Problems to work on:
[A] From the teaching page, copy word for word the passage starting with "CIVE 7336: Finite" and going on through "advanced graduate course)".
[B] Which courses does the teaching page list? Give each course number with its title.
[C] On the teaching page, what does the instructor hold besides the usual office hours?

Excerpt to read:
Teaching

My teaching philosophy is quite simple and flexible. I treat each student as an individual: every student is distinct with different needs. Students need easy and informal access to their instructor outside the classroom. To accomplish the stated objective, I hold regular help sessions (besides the usual office hours); students and I chat more informally about the course and their ambitions and aspirations. Further, I set three goals I strive to achieve in every course: (1) Inspire the joy of learning in students and guide them to enjoy the subject. Excited students learn more about the subject than the teacher can imagine, leading to career-changing decisions. (2) Build students’ confidence in themselves and their knowledge of the subject. A student’s ability to perform as an engineer depends on their confidence and courage to apply the knowledge they gain. (3) Students must gain a solid foundation in basics, understand the assumptions and limitations behind a theory and a formula, and attain core skills in mathematical reasoning and programming. To summarize, a famous quote by Albert Einstein encapsulates my attitude towards teaching: “Teaching should be perceived as a valuable gift and not as a hard duty.”

CIVE 6350: Advanced Mechanics of Materials (A core graduate course at UH)

Course Description: Stress and strain at a point; failure criteria; energy principles and their application in structural mechanics; theories of torsion, unsymmetrical bending, shear center, curved beams, and beams on elastic foundation.

CIVE 7336: Finite Element Methods (A core graduate course at UH)

Course Description: This is an introductory course on the finite element method. We concentrate on second-order linear elliptic and parabolic partial differential equations: linear heat conduction and linearized elasticity. We also discuss time stepping schemes (generalized trapezoidal and Newmark schemes) for solving transient problems. Emphasis will be placed on method development and computer implementation. [Link to course website]

CIVE 7397: Computational Mechanics (An advanced graduate course)

Saved entries:
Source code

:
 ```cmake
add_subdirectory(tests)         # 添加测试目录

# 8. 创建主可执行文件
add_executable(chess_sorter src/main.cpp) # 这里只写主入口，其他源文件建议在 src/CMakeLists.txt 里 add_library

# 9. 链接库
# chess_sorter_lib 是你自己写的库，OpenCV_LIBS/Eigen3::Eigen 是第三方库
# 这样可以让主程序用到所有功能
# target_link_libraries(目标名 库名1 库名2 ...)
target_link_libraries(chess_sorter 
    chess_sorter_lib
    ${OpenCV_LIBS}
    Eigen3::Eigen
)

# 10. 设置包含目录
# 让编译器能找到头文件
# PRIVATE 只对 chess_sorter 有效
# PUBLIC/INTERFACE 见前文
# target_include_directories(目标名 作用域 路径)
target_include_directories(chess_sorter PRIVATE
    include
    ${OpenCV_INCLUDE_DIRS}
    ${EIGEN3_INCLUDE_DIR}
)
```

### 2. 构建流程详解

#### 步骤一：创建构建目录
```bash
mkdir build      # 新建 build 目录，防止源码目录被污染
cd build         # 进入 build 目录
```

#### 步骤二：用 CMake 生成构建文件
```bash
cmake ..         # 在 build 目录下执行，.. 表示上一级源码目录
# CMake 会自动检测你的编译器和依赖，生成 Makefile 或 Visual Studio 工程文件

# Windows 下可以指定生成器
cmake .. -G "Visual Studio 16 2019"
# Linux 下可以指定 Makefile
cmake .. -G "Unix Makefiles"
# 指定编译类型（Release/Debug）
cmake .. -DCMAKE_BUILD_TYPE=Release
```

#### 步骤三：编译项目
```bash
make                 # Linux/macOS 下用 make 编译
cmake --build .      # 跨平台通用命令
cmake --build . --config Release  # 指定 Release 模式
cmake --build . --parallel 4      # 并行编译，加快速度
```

Your written answers:
[A]
CIVE 7336: Finite Element Methods (A core graduate course at UH)

Course Description: This is an introductory course on the finite element method. We concentrate on second-order linear elliptic and parabolic partial differential equations: linear heat conduction and linearized elasticity. We also discuss time stepping schemes (generalized trapezoidal and Newmark schemes) for solving transient problems. Emphasis will be placed on method development and computer implementation. [Link to course website]

CIVE 7397: Computational Mechanics (An advanced graduate course)

[B]
CIVE 6350: Advanced Mechanics of Materials
CIVE 7336: Finite Element Methods
CIVE 7397: Computational Mechanics

[C] Regular help sessions.